The guard’s hand tightened on the knife he held to Charles’s neck, poised to strike. I knew it was all for show. I might be able to stop a guard with my magic and defend Charles, but the fae were truly holding him for Preston or Nerissa. And their magic—a simple flick of their wrist could end him. I didn’t know how to stop that.

“And when I open the entrance to the underworld and all hell breaks free, Charles will be killed anyway,” I protested.

Preston’s smile was slow and cruel. “Oh no. Just like our bargains with the guards here, we will promise both yours and your half-brother’s safety. Silverfrost may fall, but you can both escape to go live out your days in your human world.”

And watch it fall around us as demons torment and murder our people,I thought darkly.

I turned to Charles again, heart thrashing in my chest. I was desperate, trembling. A tear broke free and trailed down his cheek, making him look so vulnerable and young. He was my little brother again, falling and scraping his knee on pebbles in the road, tearfully accepting my embrace as I helped him home and cleaned the wound.

I knew I couldn’t trust Preston and Nerissa’s word. As undead souls, they could lie.

“I forgive you,” I choked out, my own tears blurring my vision as I met Charles’s gaze. “Even if I’m unsure if you only beg my forgiveness now because you’re afraid for your own life.”

Charles made the smallest jerk of his head, all he could risk with the point of a blade pressed to his throat. “I love you, Ren. Don’t open the door.”

I gaped at him. He wanted me to watch him die?

But if I opened the entrance, countless lives would be lost. I would be sacrificing them for only one man. I thought of Garrick and Aspen, of the rebels who’d waited and placed their hope in me for years. I thought of the Ashwoods and their willingness to help me take my crown. I thought of the injured Silverfrost soldiers and the respect in their eyes when they saw how I took the time to notice and care for them. I thought of the healer who’d cared for me in Northelm and deferentially referred to me as her queen, and every citizen who had watched me with joy and welcome in their expressions, not seeing a human but their leader, their protector. And I thought of the people in my hometown, both those who’d treated me well and those who’d scorned me.

Countless fae and human lives were at stake, and whether some had wronged me or not, they didn’t deserve the endless torture that awaited them if the underworld devoured the living one.

And yet...who would I be if I sacrificed my own half-brother?

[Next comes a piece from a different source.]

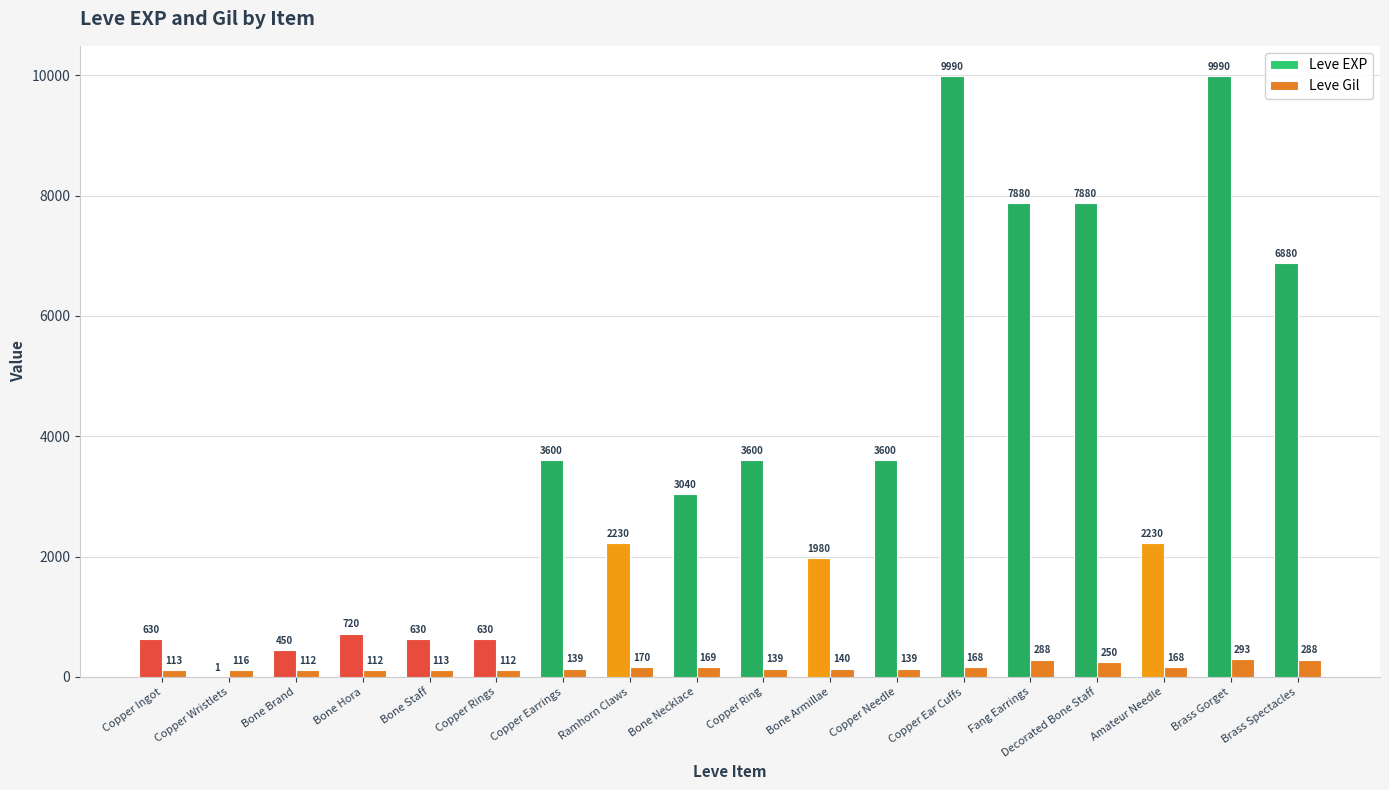

At which label does Leve EXP first exceed 3040?

Copper Earrings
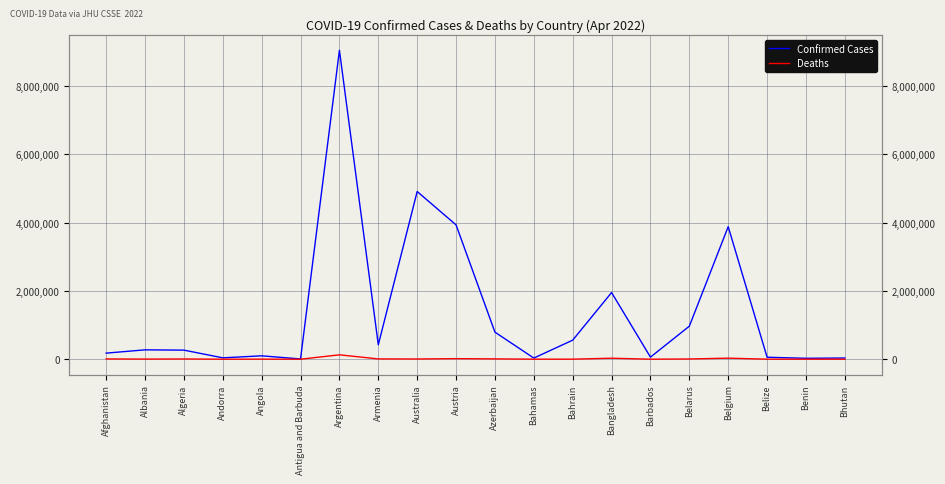

What is the sum of all Confirmed Cases values?

27543268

It wouldn’t be that simple, anyway. I knew that in my heart. If I stood by and let Preston and Nerissa order his death, they wouldn’t let me walk away without manipulating me in some new way. They wouldn’t rest until they could use me to exact their revenge. After Charles, perhaps it would be Aspen orGarrick. They’d find everyone I cared about, strip me of every person that made life worth living.

But if I could stall long enough for Garrick, the Ashwoods, and the rebels to arrive, perhaps we could rescue Charles together and subdue Preston and Nerissa, at least long enough for me to seal the door.